Além disso, a produção industrial em abril subiu 0,7% em ante março na série com ajuste sazonal, acima da mediana das estimativas (0,5%). A expectativa ainda com o leilão de prefixados (LTN e NTN-F) do Tesouro, às 11 horas, antecipada para hoje por causa do feriado de Corpus Christi na quinta, 4.
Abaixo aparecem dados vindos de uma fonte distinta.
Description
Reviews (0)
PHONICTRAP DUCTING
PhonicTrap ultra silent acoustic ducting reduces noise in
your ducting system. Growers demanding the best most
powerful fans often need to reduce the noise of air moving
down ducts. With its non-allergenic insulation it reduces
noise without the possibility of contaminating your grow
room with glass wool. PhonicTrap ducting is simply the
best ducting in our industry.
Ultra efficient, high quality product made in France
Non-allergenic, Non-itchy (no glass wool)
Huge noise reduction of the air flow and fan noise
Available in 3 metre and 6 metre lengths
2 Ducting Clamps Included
O cogestor da Warren Investimentos Luis Felipe Laudisio ressalta que o Tesouro acumula atraso em relação ao Plano Anual de Financiamento (PAF) e cita que o cenário é de abertura de taxas no exterior. "O mercado testará se o Tesouro reduzirá agressivamente o lote para evitar pagar prêmios excessivos ou se aceitará o custo em prol do colchão de liquidez", afirma em relatório.
Às 9h20, a taxa de depósito interfinanceiro (DI) para janeiro de 2027 subia para a máxima de 14,220% de 14,168% no ajuste anterior. O DI para janeiro de 2029 tinha máxima de 14,155%, de 14,053%, e o para janeiro de 2031 tinha máxima de 14,150%, de 14,063% no ajuste de terça-feira, 2.